Sherpas have been described as the workhorse of any modern Western Himalayan mountaineering expedition. A better tribute to them will be this statement “No Western team will be able to climb Mt Everest without the assistance of Sherpas”. Even Sir Edmund Hilary climbed with a Sherpa too – Tenzing Norgay.

However, there are some Western expeditions who climbs without sherpas assistance – but it is a lot harder on them.

Sherpas are of Tibetian origin, and nearly all of them are devout Buddhists. They made their way to present day Nepal about 20,000 years ago. Nearly all “mountain grade” sherpas come from the area around Namche Bazar – the sherpa capital of Nepal (and of the world). The area is about 4,000m above sea level and is the headway into Mt Everest National Park (Nepal side).

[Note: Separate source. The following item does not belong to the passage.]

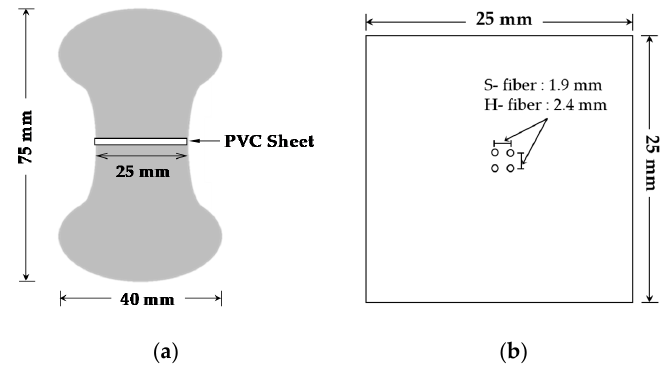
Figure 1. ( a ) Dimensions of the dog-bone specimen and ( b ) cross sectional details. Table 1. Compositions and properties of cementitious materials.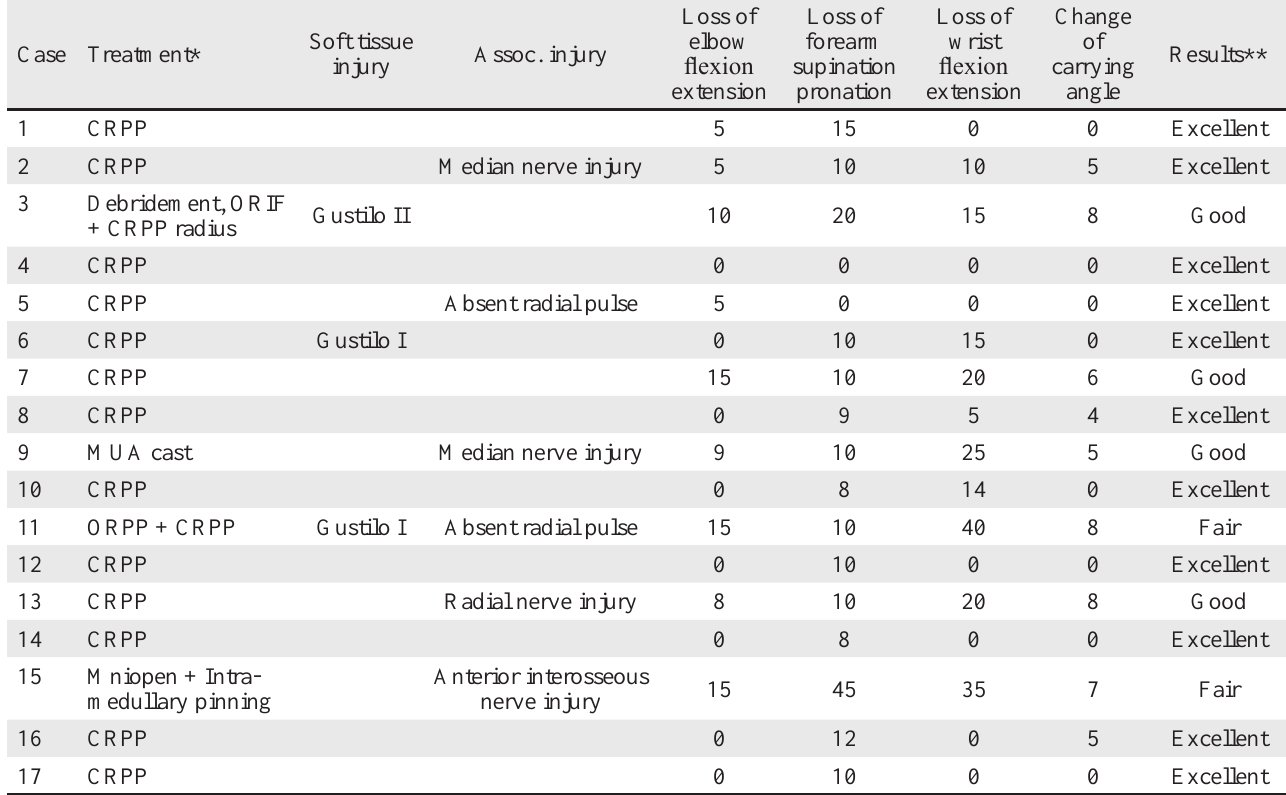
4: Treatment and assessment outcomes in 17 patients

Physically, the sherpas are short people (most of them are about 5 feet to 5 feet 6 inches), have extremely strong leg and back muscles. This characteristics allow them to carry heavy weights over mountainous terrain. I have actually witnessed a sherpa carry down an injured Western climber well over twice the sherpa’s size and weight from Jannu (Kangchenjunga region).

They also have a “medical mystery” – which allows them to ascend to great heights without ill-effects (acute mountain sickness – AMS). A study conducted by a Western team of researchers based in Labuche (Everest region) some years ago showed that there is “no medically identifiable element in Sherpas that could explain why they are not suspectible to AMS”. But, it is an undisputable fact that sherpas are the only people who could carry 30 kg, ascend from 6,200m (Camp 2 (ABC) – Nepal side) to South Col (7,900m),? dump their loads there, and descend to ABC within a single day. Within a course of a normal expedition, they will head this way at least 10 times or more. Most Western teams could only do that trip in 2 days or more!

Sherpas are also very hard working people – on big mountains like Mt Everest, they are the workhorse, ferrying loads from lower to higher camps, assisting climbers of lesser abilities, and taking on chores that most people would find it very exhausting (due to high altitudes). They are also very humble people – despite their well known ability to excel at great heights (a Nepali sherpa holds the world’s record in climbing Mt Everest), they don’t boast of their ability generally.

Although some Sherpas have technical climbing skills equal to that of a modern Western climber – they still believe in their religious teachings. However, most of them don’t have proper technical climbing training – and rely on their great strength and stamina to overcome obstacles. Because of their Buddhist beliefs, a “Punja” ceremony is of great importance to them (they believe they have to please their mountain Gods before climbing it). Usually, a head of the nearby monastery will be invited to head this ceremony. Chantings and other relevant sayings would be made before a “punja” pole. Even technical climbing equipment will be blessed too. Finally, a rice ‘feast’ terminates this mandatory ceremony before a climb can proceed.